With Congress feverishly debating a new farm bill before the current one expires, the Environmental Working Group, an American environmental organization dedicated to research and advocacy in the areas of toxic chemicals, agricultural subsidies, and use of public land, is pressuring politicians to pay attention to environmental regulations, particularly those protecting drinking water.
With the current farm bill set to expire at the end of September, Congress is hoping to rush through new agricultural legislation that will protect farmers from any adverse weather or economic conditions as well as offer them a roadmap of federal policy, allowing individual farms to better tailor their planting and production to larger national trends. Unlike previous farm bills, however, the 2012 bill will likely contain several sharp budget cuts, including the elimination of direct payment farm subsidies.

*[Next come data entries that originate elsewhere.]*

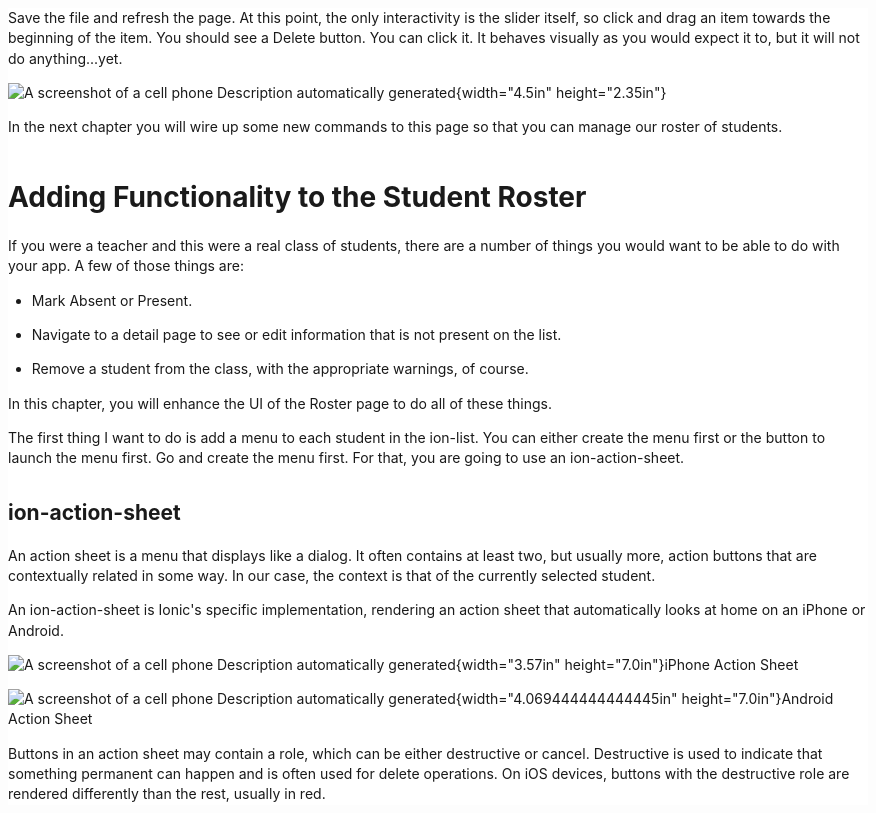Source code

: Save the file and refresh the page. At this point, the only
interactivity is the slider itself, so click and drag an item towards
the beginning of the item. You should see a Delete button. You can click
it. It behaves visually as you would expect it to, but it will not do
anything...yet.

![A screenshot of a cell phone Description automatically
generated](media/image11.png){width="4.5in" height="2.35in"}

In the next chapter you will wire up some new commands to this page so
that you can manage our roster of students.

# Adding Functionality to the Student Roster

If you were a teacher and this were a real class of students, there are
a number of things you would want to be able to do with your app. A few
of those things are:

-   Mark Absent or Present.

-   Navigate to a detail page to see or edit information that is not
    present on the list.

-   Remove a student from the class, with the appropriate warnings, of
    course.

In this chapter, you will enhance the UI of the Roster page to do all of
these things.

The first thing I want to do is add a menu to each student in the
ion-list. You can either create the menu first or the button to launch
the menu first. Go and create the menu first. For that, you are going to
use an ion-action-sheet.

## ion-action-sheet

An action sheet is a menu that displays like a dialog. It often contains
at least two, but usually more, action buttons that are contextually
related in some way. In our case, the context is that of the currently
selected student.

An ion-action-sheet is Ionic's specific implementation, rendering an
action sheet that automatically looks at home on an iPhone or Android.

![A screenshot of a cell phone Description automatically
generated](media/image12.png){width="3.57in" height="7.0in"}iPhone
Action Sheet

![A screenshot of a cell phone Description automatically
generated](media/image13.png){width="4.069444444444445in"
height="7.0in"}Android Action Sheet

Buttons in an action sheet may contain a role, which can be either
destructive or cancel. Destructive is used to indicate that something
permanent can happen and is often used for delete operations. On iOS
devices, buttons with the destructive role are rendered differently than
the rest, usually in red.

This elimination is worrying the Environmental Working Group. Currently, direct payments are linked to conservation compliance. The elimination of direct payments will end these conservation compliance policies, as crop insurance and revenue protection programs are not linked to any environmental regulation. While the EWG is lobbying Congress to require conservation compliance to qualify for federal crop insurance programs, they report that few politicians are willing to take that stand.
Hoping to raise public awareness, the EWG has released a study of drinking water in Iowa that suggests that conservation regulations have helped reduce environmental degradation. According to the report, 12 percent of domestic wells tested in Iowa contained unsafe levels of nitrates and pesticides, a significant decline from a similar report published twenty years ago. In addition, the report suggested that soil erosion had declined 33 percent since the 1980s.